El porvenir, a pesar de todos los esfuerzos, se presenta brumoso y hostil. La evolución de todas las potencias hacia fórmulas imperialistas, por necesidades económicas, crea conflictos entre los intereses de la burguesía de todos los países.

El capitalismo ha intentado ya, y lo intentará de nuevo, constituir su internacional, su frente único contra la revolución. No ha de conseguirlo. No se lo permitirá el desarrollo lógico de los sucesos; no se lo consentirá el propio proceso económico, que determina la inevitable incompatibilidad de los capitalismos. Ni le daría tiempo el proletariado de todo el mundo, cada día más unánime en el sentimiento revolucionario, cada día más compenetrado con la línea revolucionaria de la Tercera Internacional.

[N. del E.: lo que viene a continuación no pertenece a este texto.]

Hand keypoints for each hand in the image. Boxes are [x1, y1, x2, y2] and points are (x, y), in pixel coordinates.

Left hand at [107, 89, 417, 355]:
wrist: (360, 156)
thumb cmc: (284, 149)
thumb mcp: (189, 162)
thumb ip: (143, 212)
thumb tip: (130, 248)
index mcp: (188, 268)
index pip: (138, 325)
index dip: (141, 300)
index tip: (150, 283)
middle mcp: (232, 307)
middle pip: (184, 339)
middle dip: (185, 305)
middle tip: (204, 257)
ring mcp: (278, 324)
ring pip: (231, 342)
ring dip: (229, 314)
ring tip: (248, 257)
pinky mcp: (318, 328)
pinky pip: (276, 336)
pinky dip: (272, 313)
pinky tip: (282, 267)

La burguesía buscará vanamente nuevas formas. El proceso económico tiene sus etapas fijas, y éstas se cumplen inexorablemente hasta llegar a su final: la revolución mundial.

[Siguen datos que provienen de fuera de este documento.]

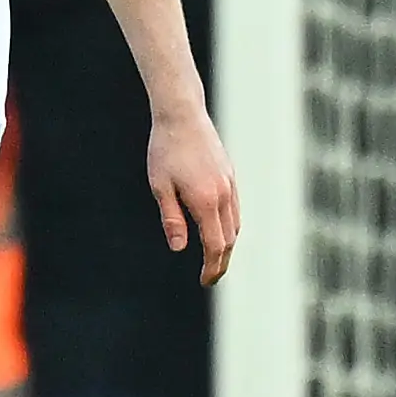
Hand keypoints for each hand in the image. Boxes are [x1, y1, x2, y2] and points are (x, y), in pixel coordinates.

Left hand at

El fascismo, bajo una y otra máscara, se impondrá como un mal menor en todos los países burgueses, si es que a todos les queda tiempo para realizarlo. Se atrasará cuanto se pueda, pues no desconoce la burguesía que al adoptarlo entra en un cauce irrevertible.

Pero será necesario poner en juego la última carta. El proletariado, sin embargo, está alerta. Aquellas palabras de Malaparte, cuando afirmaba que la Europa burguesa aprovecharía las enseñanzas de Rusia, se vuelven ahora contra ellos: la Europa proletaria aprovechará las enseñanzas de Italia.

El advenimiento de un régimen fascista, no significa sino dotar de suprema tensión las cadenas que oprimen al proletariado. Y el proletariado no ignora ya, que cuando las cadenas adquieren su tensión máxima, están más próximas que nunca a quebrarse.

Advertencia

Aprovecho esta nueva oportunidad de ponerme en comunicación con el público de Cuadernos de Cultura para hacer una advertencia a los lectores de mi anterior Cuaderno, Los separatismos.

Es la siguiente: Los separatismos fueron escritos en el verano de 1930, durante el Berenguerato, y, por causas ajenas completamente a la voluntad de mi querido amigo el señor Civera, y ajenas también a las mías, no pudo salir hasta después de proclamada la República.

Quedó, pues, retrasado (en lo informativo) con respecto a los acontecimientos, pero inalterable en cuanto a lo doctrinal y lo histórico, que era su carácter esencial.

Con respecto a mi propia evolución, quedó retrasado también. Desde 1931 a nuestros días han ocurrido tales cosas que las actitudes no pueden ser las mismas. Mis opiniones han cambiado de aquella fecha a la presente, en el sentido de una mayor radicalización, la radicalización que supone haber encontrado -por fin- la verdad política, en la línea revolucionaria que propugna este Cuaderno.

Y es, amigos, que la opinión no es sino una reacción entre las cosas y el sujeto. Cambian imprevistamente las cosas, y, permaneciendo el mismo sujeto, cambian también las opiniones, como resultado dual de circunstancia y sujeto.